§ **Instruction**:
Report every line in the records below that contains the string "isolated", treating uppercase and lowercase as different.

§ **Recorded information**:
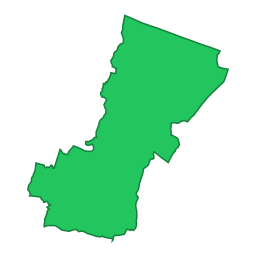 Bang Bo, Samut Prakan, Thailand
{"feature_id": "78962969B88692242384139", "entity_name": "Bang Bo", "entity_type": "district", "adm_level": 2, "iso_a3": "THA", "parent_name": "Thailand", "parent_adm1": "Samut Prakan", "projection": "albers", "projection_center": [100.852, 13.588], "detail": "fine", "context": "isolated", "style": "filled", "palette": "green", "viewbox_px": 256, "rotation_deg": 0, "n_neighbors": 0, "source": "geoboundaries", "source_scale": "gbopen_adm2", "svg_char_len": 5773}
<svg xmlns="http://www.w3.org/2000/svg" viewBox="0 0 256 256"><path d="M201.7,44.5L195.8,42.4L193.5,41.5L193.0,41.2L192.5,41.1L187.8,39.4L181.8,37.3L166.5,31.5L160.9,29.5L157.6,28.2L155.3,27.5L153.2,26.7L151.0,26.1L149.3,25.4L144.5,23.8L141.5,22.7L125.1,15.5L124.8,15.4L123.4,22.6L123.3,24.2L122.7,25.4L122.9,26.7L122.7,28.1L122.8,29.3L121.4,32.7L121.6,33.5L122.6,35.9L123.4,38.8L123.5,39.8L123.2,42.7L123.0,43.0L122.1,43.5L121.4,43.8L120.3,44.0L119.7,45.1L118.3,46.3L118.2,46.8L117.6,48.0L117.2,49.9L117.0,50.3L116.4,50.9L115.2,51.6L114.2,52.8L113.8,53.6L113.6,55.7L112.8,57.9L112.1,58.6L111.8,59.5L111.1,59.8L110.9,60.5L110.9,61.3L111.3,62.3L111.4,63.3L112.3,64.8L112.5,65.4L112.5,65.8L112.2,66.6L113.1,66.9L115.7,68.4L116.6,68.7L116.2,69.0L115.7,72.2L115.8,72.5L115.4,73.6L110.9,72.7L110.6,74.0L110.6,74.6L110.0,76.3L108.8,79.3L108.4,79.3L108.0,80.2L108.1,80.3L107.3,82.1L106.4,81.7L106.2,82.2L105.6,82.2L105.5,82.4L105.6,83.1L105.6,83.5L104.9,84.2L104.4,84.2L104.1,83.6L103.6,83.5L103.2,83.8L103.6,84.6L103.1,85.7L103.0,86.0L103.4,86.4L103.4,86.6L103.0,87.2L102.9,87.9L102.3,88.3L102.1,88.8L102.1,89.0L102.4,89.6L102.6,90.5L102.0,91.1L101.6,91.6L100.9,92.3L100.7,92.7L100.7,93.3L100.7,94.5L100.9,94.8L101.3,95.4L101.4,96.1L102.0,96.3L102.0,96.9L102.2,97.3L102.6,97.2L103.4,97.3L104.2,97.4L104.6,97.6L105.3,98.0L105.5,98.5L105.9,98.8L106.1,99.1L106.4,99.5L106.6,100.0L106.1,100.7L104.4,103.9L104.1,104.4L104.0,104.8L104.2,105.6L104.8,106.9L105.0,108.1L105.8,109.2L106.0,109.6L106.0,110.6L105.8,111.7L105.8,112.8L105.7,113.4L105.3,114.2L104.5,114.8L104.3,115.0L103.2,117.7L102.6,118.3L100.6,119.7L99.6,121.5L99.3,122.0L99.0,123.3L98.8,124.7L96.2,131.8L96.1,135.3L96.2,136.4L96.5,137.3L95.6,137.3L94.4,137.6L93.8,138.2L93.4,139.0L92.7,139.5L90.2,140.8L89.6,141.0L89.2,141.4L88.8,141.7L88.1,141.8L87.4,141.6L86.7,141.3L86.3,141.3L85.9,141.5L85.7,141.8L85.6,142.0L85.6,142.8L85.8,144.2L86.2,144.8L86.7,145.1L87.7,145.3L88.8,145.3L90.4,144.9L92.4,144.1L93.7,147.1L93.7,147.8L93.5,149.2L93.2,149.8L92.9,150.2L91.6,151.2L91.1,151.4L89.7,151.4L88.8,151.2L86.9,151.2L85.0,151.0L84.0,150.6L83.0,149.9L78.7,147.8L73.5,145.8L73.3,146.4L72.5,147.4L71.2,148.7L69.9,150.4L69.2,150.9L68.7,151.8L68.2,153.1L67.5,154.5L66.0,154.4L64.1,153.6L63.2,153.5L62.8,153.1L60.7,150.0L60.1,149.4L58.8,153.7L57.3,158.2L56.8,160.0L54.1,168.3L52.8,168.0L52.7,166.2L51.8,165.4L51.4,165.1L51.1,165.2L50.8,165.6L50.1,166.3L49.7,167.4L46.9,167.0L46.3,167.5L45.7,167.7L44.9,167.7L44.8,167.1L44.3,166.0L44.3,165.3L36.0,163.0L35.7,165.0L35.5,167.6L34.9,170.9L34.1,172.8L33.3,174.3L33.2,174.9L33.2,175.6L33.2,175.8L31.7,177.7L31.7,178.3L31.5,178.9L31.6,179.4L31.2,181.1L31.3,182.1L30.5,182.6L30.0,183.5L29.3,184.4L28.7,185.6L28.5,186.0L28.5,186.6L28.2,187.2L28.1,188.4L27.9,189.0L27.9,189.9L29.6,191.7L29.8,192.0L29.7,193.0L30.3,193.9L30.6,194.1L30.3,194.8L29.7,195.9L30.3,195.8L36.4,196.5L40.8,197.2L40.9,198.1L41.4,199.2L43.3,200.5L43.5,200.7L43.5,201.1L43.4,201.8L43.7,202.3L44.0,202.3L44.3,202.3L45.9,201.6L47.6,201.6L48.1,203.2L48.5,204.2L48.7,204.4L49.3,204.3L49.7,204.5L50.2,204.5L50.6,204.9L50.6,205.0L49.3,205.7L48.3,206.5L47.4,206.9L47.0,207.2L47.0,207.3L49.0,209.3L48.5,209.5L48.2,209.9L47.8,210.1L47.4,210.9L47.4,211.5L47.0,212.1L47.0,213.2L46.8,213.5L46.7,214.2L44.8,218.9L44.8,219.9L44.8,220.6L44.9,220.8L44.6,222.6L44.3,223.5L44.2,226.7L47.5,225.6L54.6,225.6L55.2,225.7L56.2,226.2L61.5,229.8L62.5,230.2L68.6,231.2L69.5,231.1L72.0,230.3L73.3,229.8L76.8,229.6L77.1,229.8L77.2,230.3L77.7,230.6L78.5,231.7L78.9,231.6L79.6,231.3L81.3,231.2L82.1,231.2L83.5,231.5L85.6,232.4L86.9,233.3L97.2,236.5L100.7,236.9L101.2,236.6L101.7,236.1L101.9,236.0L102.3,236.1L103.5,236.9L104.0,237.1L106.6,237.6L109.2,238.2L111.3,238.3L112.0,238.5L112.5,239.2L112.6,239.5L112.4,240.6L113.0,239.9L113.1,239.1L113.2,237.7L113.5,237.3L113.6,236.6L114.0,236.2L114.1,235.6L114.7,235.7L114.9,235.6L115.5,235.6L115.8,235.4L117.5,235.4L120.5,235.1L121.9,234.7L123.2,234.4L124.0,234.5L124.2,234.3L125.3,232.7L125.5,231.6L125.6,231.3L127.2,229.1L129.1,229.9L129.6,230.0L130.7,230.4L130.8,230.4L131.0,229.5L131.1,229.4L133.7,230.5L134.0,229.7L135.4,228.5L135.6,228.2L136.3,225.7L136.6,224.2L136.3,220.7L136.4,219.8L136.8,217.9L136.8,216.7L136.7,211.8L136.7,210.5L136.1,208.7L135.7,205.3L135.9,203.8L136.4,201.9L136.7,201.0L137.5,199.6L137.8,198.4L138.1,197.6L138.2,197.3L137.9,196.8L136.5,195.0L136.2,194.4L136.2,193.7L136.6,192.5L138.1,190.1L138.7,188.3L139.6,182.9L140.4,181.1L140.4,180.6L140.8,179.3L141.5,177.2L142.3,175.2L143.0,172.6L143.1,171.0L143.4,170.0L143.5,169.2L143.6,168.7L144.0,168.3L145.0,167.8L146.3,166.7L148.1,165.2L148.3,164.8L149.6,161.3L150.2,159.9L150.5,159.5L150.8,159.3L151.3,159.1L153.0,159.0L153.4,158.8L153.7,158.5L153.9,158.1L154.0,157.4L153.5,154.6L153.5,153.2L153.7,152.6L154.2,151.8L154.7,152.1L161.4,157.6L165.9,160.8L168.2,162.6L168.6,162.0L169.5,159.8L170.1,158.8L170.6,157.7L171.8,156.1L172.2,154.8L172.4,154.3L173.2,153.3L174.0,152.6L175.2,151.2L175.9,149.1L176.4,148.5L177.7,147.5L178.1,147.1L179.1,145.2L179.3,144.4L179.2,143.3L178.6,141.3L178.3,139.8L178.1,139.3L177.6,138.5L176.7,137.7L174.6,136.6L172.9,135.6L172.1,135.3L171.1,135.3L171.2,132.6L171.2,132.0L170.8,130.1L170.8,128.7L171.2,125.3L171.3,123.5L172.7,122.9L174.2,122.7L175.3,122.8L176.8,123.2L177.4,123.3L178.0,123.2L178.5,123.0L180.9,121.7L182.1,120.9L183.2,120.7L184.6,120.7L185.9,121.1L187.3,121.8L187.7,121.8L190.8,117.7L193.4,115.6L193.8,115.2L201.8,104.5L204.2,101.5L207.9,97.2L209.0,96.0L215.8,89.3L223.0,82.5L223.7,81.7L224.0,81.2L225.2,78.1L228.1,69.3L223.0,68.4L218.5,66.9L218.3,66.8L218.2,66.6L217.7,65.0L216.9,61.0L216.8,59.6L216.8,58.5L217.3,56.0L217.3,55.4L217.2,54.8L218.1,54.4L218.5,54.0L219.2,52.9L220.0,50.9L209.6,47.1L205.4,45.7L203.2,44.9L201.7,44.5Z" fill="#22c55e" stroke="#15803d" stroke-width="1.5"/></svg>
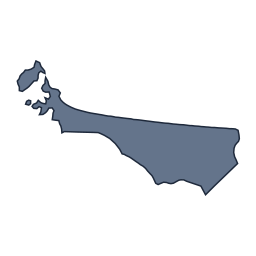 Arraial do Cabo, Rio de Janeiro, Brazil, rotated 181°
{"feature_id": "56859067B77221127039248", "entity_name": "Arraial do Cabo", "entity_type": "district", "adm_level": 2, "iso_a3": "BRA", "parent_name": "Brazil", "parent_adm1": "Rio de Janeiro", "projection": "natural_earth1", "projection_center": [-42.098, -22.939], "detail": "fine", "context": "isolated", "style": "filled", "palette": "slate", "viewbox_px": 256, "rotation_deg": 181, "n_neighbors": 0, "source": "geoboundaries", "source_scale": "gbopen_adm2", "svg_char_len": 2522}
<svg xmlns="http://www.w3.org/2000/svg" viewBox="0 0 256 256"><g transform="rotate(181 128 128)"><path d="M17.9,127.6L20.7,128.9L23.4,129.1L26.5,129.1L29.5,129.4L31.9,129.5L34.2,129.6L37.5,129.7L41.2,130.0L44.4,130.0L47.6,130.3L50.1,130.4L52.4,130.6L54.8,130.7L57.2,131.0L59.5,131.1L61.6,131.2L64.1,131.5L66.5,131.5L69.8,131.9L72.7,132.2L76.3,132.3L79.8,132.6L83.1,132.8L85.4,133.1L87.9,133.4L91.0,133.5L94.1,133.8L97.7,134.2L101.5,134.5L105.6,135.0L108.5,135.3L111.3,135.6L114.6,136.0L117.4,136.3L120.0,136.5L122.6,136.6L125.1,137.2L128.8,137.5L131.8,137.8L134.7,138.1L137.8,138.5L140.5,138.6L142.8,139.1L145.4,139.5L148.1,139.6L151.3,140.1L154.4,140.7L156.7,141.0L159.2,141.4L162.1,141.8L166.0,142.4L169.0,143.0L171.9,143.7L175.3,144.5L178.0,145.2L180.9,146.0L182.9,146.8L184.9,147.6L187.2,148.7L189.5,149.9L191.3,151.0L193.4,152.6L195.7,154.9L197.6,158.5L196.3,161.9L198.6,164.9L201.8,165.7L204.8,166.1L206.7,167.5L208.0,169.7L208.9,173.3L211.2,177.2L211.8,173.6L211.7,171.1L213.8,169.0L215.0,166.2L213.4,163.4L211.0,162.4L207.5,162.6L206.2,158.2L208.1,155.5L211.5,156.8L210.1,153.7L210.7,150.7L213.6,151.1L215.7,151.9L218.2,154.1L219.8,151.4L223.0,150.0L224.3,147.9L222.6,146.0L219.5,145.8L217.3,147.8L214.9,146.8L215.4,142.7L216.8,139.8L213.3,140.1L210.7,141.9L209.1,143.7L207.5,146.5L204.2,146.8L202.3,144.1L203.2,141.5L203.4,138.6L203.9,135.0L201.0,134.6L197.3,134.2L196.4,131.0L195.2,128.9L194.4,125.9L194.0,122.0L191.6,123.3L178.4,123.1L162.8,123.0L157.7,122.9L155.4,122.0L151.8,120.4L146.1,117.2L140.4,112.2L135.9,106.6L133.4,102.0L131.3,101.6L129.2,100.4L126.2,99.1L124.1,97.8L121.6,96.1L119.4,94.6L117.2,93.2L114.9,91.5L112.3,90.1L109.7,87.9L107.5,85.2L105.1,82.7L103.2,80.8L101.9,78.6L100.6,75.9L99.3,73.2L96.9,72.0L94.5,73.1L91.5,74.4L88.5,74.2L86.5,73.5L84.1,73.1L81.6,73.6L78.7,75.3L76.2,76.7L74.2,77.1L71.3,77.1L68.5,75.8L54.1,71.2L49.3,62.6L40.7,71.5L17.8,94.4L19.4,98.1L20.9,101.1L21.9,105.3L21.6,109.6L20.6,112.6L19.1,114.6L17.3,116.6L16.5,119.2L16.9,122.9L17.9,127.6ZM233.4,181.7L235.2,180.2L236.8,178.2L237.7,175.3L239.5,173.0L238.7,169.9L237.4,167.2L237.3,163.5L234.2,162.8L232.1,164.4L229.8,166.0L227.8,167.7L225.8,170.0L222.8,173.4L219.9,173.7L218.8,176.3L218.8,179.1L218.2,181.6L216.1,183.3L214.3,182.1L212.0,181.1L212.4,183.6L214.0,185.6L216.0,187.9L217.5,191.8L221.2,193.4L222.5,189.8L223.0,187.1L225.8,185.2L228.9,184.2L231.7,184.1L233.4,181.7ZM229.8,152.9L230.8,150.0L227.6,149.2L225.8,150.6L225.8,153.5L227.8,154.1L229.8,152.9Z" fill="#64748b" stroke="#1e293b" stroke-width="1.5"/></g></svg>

§ **Worked solution**:
{"feature_id": "78962969B88692242384139", "entity_name": "Bang Bo", "entity_type": "district", "adm_level": 2, "iso_a3": "THA", "parent_name": "Thailand", "parent_adm1": "Samut Prakan", "projection": "albers", "projection_center": [100.852, 13.588], "detail": "fine", "context": "isolated", "style": "filled", "palette": "green", "viewbox_px": 256, "rotation_deg": 0, "n_neighbors": 0, "source": "geoboundaries", "source_scale": "gbopen_adm2", "svg_char_len": 5773}
{"feature_id": "56859067B77221127039248", "entity_name": "Arraial do Cabo", "entity_type": "district", "adm_level": 2, "iso_a3": "BRA", "parent_name": "Brazil", "parent_adm1": "Rio de Janeiro", "projection": "natural_earth1", "projection_center": [-42.098, -22.939], "detail": "fine", "context": "isolated", "style": "filled", "palette": "slate", "viewbox_px": 256, "rotation_deg": 181, "n_neighbors": 0, "source": "geoboundaries", "source_scale": "gbopen_adm2", "svg_char_len": 2522}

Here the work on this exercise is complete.